Prominent Egyptian politician and head of the Strong Egypt Party, Abdel Moneim Aboul Fotouh (74), on Friday begins his eighth year in solitary confinement since his arrest in 2018.
On 14 February, 2018, Egyptian National Security forces stormed his home after his return from a trip to the British capital, London.
Since then, he has been in solitary confinement, moving between the maximum-security Scorpion ward in Tora Prison and the Badr Rehabilitation and Correction Centre.
The Egyptian Network for Human Rights shared in a statement: “Despite his advanced age and deteriorating health, including multiple heart attacks and other health setbacks, he has been denied the necessary medical care, constituting a severe violation of constitutional, legal, and human rights standards. Prolonged solitary confinement is recognised as a form of psychological torture and cruel, inhuman treatment under international prisoner rights standards.”
“Despite his lawyer’s efforts to end this arbitrary measure through legal action, on 23 April, 2022, after two years of litigation, the Administrative Court dismissed the lawsuit seeking to end Dr Aboul Fotouh’s solitary confinement. This decision contradicts Egyptian law, specifically Article 43 of the Prisons Regulation Law No. 396 of 1956, which stipulates that the maximum duration for solitary confinement is 30 days and up to six months for placing a convict in a high-security cell. Nevertheless, Dr Aboul Fotouh has been in solitary confinement for seven years, in blatant violation of both Egyptian law and international standards,” it added.
Paragraphs five and six of Article 43 of the Prisons Regulation Law No. 396 of 1956 stipulate that the maximum period of solitary confinement is 30 days, and the maximum period of placing the convict in a special high-security room is six months.
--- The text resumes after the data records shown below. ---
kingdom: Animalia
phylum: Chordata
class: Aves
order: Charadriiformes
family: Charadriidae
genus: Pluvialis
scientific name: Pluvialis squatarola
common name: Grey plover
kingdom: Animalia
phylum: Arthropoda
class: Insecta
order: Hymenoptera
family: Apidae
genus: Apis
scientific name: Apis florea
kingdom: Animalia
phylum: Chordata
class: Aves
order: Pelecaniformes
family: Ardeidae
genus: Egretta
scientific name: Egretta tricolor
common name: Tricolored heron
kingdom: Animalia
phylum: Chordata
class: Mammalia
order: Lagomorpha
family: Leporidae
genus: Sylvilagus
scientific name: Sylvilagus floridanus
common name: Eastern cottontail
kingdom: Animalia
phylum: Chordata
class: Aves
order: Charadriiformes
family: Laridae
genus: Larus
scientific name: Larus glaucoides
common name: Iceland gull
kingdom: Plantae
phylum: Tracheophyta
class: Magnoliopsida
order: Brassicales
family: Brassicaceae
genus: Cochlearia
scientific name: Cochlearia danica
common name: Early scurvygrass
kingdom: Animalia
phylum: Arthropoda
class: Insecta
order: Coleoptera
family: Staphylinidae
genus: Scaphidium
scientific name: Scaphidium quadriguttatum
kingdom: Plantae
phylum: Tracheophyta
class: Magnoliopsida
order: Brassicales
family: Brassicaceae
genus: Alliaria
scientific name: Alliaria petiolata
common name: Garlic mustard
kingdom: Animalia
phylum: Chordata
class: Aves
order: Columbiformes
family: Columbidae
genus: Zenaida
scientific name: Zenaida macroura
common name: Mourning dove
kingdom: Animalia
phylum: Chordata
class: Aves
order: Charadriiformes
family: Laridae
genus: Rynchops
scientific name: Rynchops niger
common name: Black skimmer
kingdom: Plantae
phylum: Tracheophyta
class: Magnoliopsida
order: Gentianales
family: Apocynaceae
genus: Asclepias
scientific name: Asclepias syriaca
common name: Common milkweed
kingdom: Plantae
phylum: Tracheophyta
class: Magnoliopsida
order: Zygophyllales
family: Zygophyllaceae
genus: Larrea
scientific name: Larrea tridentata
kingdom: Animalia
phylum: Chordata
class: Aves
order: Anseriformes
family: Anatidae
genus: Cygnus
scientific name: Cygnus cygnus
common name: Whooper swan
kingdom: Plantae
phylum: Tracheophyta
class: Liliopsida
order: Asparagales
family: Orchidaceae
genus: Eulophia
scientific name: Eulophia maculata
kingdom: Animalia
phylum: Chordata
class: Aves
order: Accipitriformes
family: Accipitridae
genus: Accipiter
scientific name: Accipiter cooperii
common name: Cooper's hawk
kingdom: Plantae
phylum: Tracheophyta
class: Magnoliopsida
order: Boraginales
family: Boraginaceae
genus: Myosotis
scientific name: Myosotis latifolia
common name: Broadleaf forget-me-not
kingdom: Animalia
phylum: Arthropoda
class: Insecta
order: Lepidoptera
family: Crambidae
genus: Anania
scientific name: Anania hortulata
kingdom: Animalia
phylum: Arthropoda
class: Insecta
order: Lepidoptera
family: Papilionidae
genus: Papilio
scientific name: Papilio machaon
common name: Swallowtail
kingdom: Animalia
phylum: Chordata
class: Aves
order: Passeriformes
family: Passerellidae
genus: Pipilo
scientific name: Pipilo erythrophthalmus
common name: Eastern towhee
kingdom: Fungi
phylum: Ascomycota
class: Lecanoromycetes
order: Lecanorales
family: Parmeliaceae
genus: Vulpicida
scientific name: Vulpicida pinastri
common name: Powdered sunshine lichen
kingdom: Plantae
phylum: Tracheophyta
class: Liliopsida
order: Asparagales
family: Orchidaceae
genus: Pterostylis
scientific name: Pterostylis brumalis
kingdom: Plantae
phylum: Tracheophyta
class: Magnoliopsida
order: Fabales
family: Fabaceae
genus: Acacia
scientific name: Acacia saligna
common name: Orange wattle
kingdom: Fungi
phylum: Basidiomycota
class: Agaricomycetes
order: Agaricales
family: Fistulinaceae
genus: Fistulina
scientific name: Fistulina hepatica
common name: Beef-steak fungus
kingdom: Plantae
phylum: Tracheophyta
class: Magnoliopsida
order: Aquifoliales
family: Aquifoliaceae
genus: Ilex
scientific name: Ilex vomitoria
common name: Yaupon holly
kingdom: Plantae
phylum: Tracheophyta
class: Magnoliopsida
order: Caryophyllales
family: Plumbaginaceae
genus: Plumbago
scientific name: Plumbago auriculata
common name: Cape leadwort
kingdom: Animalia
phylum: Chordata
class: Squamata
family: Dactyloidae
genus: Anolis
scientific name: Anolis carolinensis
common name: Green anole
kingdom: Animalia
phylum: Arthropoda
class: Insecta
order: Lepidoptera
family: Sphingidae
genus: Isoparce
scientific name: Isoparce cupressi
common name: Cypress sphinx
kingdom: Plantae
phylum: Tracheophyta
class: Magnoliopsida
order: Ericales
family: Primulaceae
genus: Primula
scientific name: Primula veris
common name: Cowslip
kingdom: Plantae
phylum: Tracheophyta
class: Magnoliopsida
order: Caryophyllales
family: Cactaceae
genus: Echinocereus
The court also rejected the second request in the lawsuit, which included allowing him to exercise his basic rights inside the prison, which are guaranteed by the Prisons Law and its internal regulations, including entering the prison library, subscribing to newspapers, bringing in books, exercising in the sun, performing Friday prayers in the prison mosque, making phone calls, exercising the right to correspondence, receiving physical therapy and bringing in a small refrigerator at his own expense to store medicine and treatments.
The organisation stated: “The court’s refusal indicates a deliberate intent by the authorities to keep Dr Aboul Fotouh in complete isolation, despite surpassing the legal pretrial detention period and his critical health condition, suggesting that his detention is a purely political decision rather than a legal measure.”